Can be improved by weight loss, drugs to improve insulin sensitivity in obese women

THURSDAY, Dec. 28 (HealthDay News) -- Insulin resistance in obese women is associated with high platelet activation, which can be improved by weight loss or drug treatment to improve insulin sensitivity, researchers report in the Dec. 19 issue of the Journal of the American College of Cardiology.

Giovanni Davi, M.D., from the University of Chieti in Italy, and colleagues investigated whether insulin resistance contributes to increased platelet activation independent of underlying inflammation in 40 obese women and 20 non-obese healthy women.

The researchers found that the waist-to-hip ratio and insulin sensitivity index predicted the 11-dehydro-thromboxane B2 excretion rate (a marker of platelet activation) independently of CD40 ligand, lipid patterns, adiponectin and C-reactive protein.

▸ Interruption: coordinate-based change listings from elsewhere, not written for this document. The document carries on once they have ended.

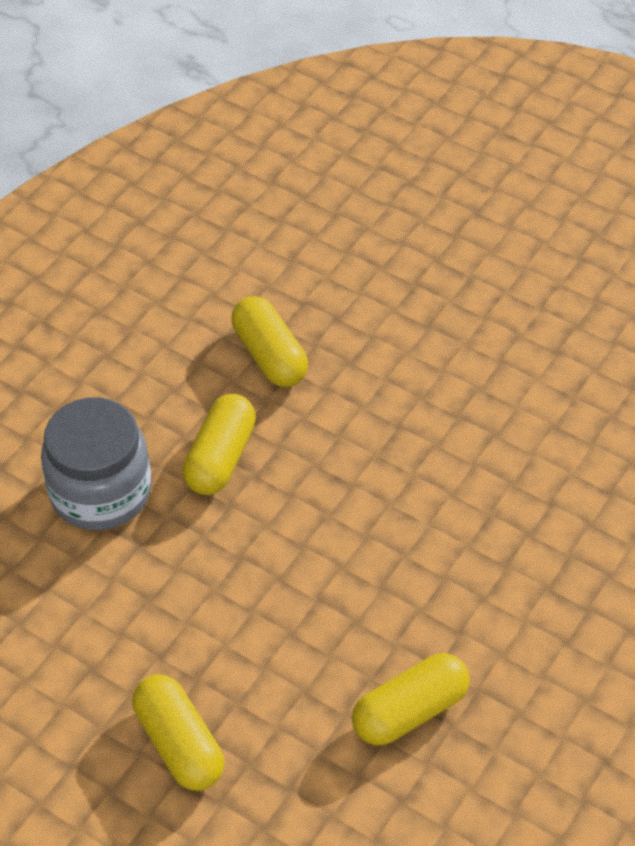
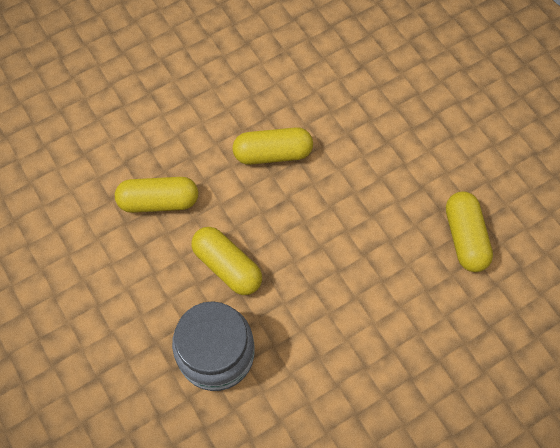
camera: 65 degrees left, 15 degrees up
yellow capsule [132,675,224,791] -> yellow capsule moved to [233,127,313,165]

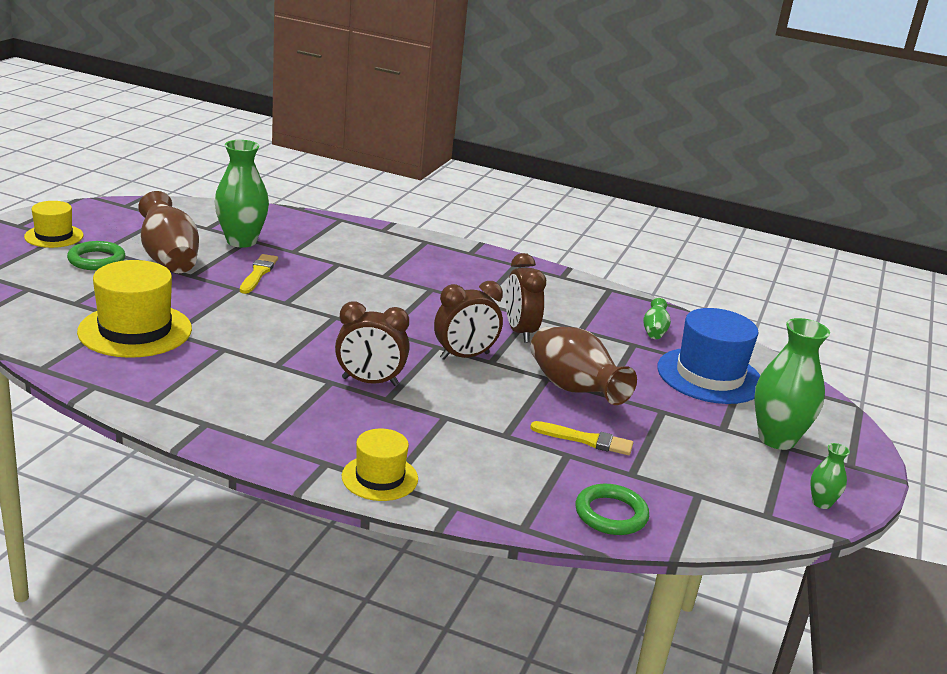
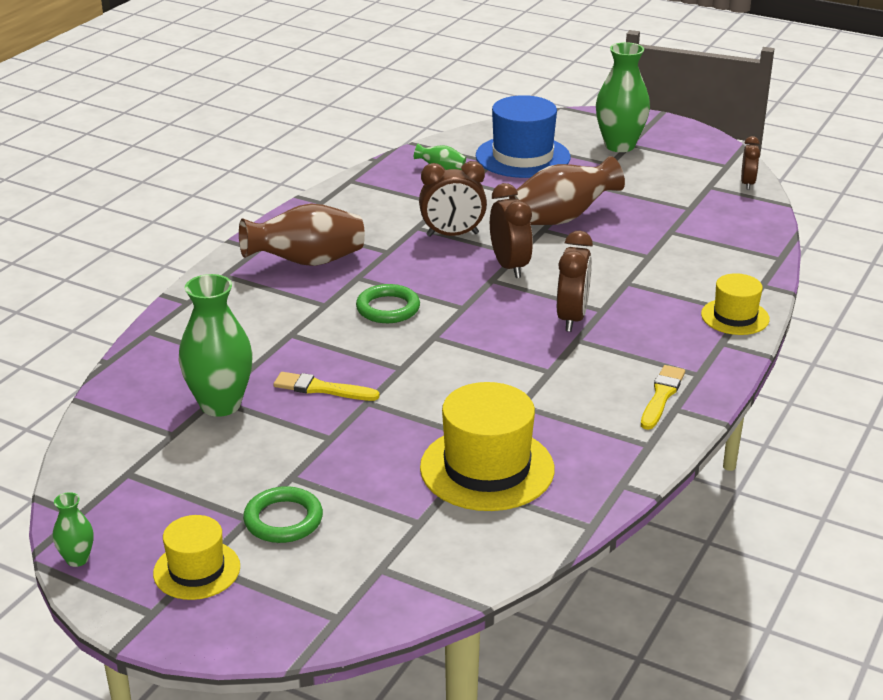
camera: 80 degrees left, 5 degrees up
brown vase [138,191,199,273] -> brown vase moved to [239,204,365,266]
yellow brush [530,421,633,455] -> yellow brush moved to [641,365,685,430]
green ring [575,484,649,535] -> green ring moved to [356,284,420,323]
green vase [810,443,850,509] -> green vase moved to [53,492,94,567]
none -> brown clock [741,136,760,190]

After a 12-week weight-loss program, the five subjects who succeeded in losing weight had a 92 percent improvement in the insulin sensitivity index, and decreases of 27 percent, 37 percent and 53 percent in CD40 ligand, C-reactive protein and urinary 11-dehydro-thromboxane B2, respectively. Treatment with pioglitazone to improve insulin sensitivity also led to a 43 percent decrease in urinary 11-dehydro-thromboxane B2 while maintaining body weight.

"Insulin resistance is a major determinant of platelet activation in female obesity," Davi and colleagues conclude.